The Thomas Moore Law Center litigates cases where, in their opinion, the nation’s so-called Judeo-Christian heritage, Christian religious privilege, traditional family values, or the sanctity of life are under attack. Rick Santorum and Michele Bachmann, both fundamentalist Christian evangelicals, and former members of the Senate and House, respectively, have served on the firm’s board.

Another religious privilege case, Bormuth v. County of Jackson (Michigan), is being litigated right now by the First Liberty Institute, a Christian law firm that is also representing Maine’s very own Toni Richardson, the Cony High School educational technician who is arguing that she was discriminated against for telling a co-worker, “I will pray for you.”

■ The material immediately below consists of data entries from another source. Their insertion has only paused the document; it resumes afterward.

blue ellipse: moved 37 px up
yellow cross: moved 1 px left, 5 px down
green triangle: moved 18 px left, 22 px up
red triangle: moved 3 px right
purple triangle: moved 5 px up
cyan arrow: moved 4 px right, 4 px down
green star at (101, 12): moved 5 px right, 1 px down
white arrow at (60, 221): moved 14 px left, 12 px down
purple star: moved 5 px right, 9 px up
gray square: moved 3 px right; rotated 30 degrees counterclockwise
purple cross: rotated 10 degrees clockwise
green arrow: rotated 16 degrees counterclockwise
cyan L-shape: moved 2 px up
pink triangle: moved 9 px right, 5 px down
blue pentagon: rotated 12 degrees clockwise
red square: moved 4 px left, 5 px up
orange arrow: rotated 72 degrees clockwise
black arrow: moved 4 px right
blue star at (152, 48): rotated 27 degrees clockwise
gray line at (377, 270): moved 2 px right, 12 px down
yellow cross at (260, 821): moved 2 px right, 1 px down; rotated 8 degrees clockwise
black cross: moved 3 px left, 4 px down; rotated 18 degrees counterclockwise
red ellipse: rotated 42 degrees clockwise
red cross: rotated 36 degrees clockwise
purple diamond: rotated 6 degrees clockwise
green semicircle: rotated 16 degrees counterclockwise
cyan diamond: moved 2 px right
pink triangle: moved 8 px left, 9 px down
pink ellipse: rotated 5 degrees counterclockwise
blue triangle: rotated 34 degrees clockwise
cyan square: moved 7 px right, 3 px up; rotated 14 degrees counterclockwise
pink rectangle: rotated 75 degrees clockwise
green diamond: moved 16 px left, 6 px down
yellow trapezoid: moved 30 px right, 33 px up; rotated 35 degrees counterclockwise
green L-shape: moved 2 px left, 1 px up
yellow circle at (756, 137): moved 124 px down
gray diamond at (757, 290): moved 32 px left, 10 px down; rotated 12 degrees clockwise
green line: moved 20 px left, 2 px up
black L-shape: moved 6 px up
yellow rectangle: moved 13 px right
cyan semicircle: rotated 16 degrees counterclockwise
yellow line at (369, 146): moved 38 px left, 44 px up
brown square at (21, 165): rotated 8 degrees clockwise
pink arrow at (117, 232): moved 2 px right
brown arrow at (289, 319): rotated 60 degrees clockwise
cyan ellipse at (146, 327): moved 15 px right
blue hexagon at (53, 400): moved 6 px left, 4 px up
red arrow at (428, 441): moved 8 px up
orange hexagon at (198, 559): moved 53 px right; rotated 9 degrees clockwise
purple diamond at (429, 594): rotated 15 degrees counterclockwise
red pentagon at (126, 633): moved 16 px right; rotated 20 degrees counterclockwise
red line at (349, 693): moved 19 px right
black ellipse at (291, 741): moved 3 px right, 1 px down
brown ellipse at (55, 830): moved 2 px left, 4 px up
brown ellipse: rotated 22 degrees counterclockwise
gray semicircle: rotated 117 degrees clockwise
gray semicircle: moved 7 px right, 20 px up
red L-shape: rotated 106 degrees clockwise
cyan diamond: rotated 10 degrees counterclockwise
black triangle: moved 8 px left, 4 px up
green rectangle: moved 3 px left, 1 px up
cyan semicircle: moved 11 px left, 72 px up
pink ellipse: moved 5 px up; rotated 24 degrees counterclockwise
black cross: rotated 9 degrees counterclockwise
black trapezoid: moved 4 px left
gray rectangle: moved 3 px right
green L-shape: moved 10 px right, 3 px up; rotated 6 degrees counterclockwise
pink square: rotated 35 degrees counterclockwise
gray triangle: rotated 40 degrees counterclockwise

At issue is whether only Jackson County Commissioners will be able to offer exclusively Christian prayers at their monthly meetings. The cost to taxpayers is anyone’s guess, as the longer a case is litigated, the more it will cost. The county won by a district judge’s decision, lost on appeal by a three-judge panel decision, and now the county has asked the entire 15-member appellate court to hear the case. Depending on that decision, the U.S. Supreme Court may hear the case in 2018.

Christian law firms such as the Thomas Moore Law Center, Liberty Counsel and the First Liberty Institute are in business primarily to win cases that will help create laws that favor Christian privilege. So when you hear of a butcher, baker or candlestick maker refusing service on religious grounds and being defended for free, remember the case is not about them; it is about creating religious privilege for one group at the expense of another, and you are paying the bill.

Tom Waddell is president of the Maine chapter of the Freedom From Religion Foundation.